«Nei giorni scorsi il sistema informatico a supporto del servizio di emergenza-urgenza 118 della Asl Bt avrebbe registrato, per circa 48 ore, significativi problemi di connessione, con conseguenti difficoltà nell’utilizzo dei tablet in dotazione agli equipaggi delle ambulanze e la necessità di ricorrere alle procedure cartacee per la gestione degli interventi e la raccolta dei dati dei pazienti.
Secondo quanto emerso, le criticità avrebbero riguardato anche la fase di valutazione sul posto, con problemi nell’esecuzione e nella trasmissione degli elettrocardiogrammi direttamente dai mezzi di soccorso, circostanza che avrebbe interessato anche gli interventi effettuati con la presenza del medico a bordo.

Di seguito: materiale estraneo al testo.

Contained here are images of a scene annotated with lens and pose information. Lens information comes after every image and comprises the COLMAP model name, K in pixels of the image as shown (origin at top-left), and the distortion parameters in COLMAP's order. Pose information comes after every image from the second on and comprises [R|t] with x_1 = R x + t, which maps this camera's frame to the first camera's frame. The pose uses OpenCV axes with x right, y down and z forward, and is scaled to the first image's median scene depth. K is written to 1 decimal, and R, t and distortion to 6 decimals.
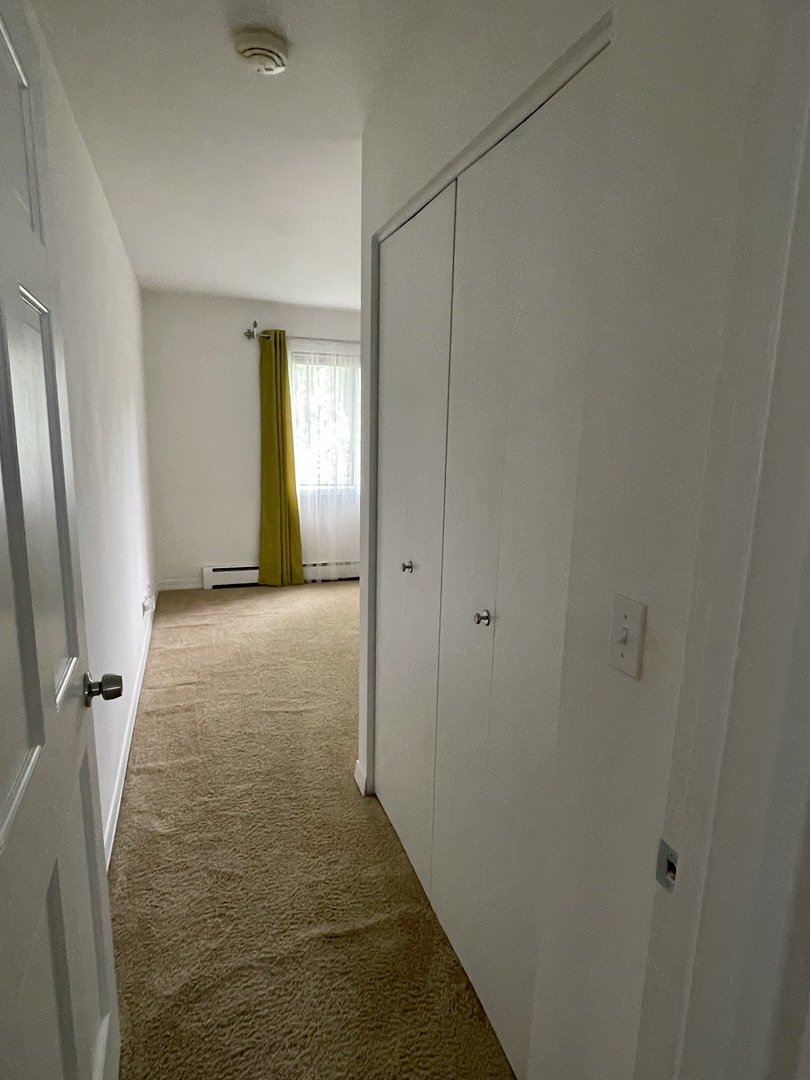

Pur riconoscendo il grande impegno e la professionalità degli operatori del 118, che hanno continuato a garantire il servizio nonostante le difficoltà, ritengo doveroso fare piena chiarezza su quanto accaduto. In un sistema tempo-dipendente come quello dell’emergenza-urgenza, l’affidabilità delle infrastrutture tecnologiche e organizzative rappresenta un elemento essenziale per assicurare ai cittadini risposte tempestive ed efficaci.
Per questo ho richiesto un’audizione urgente del presidente della Regione Puglia, Antonio Decaro, dell’assessore regionale alla Sanità Donato Pentassuglia, del direttore del Dipartimento Salute Vito Montanaro e del direttore generale della Asl Bt Alessandro Di Bello, affinché vengano chiarite le cause dei disservizi e illustrate le misure adottate per evitare il ripetersi di episodi analoghi.
Quanto accaduto ripropone inoltre una questione più ampia che porto avanti da tempo e sulla quale, già lo scorso 5 maggio, ho formalmente richiesto un intervento all’assessore regionale alla Sanità: l’istituzione di una Centrale Operativa 118 autonoma per la provincia di Barletta-Andria-Trani. Ad oggi, tuttavia, non è ancora arrivata alcuna risposta.
La Bat, con circa 370 mila abitanti e una conformazione territoriale complessa, continua a dipendere da un sistema frammentato, con centrali operative afferenti a province diverse. Un modello che presenta evidenti limiti sotto il profilo della prossimità e dell’omogeneità dei servizi e che appare sempre meno adeguato alle esigenze di un territorio che, soprattutto sul piano della viabilità, sconta criticità strutturali ben note.
L’istituzione di una Centrale Operativa 118 autonoma, che ho proposto di localizzare nella città di Trani, rappresenterebbe un importante passo in avanti per rafforzare il coordinamento degli interventi, migliorare l’integrazione con la rete ospedaliera e garantire una maggiore efficienza nella gestione delle emergenze.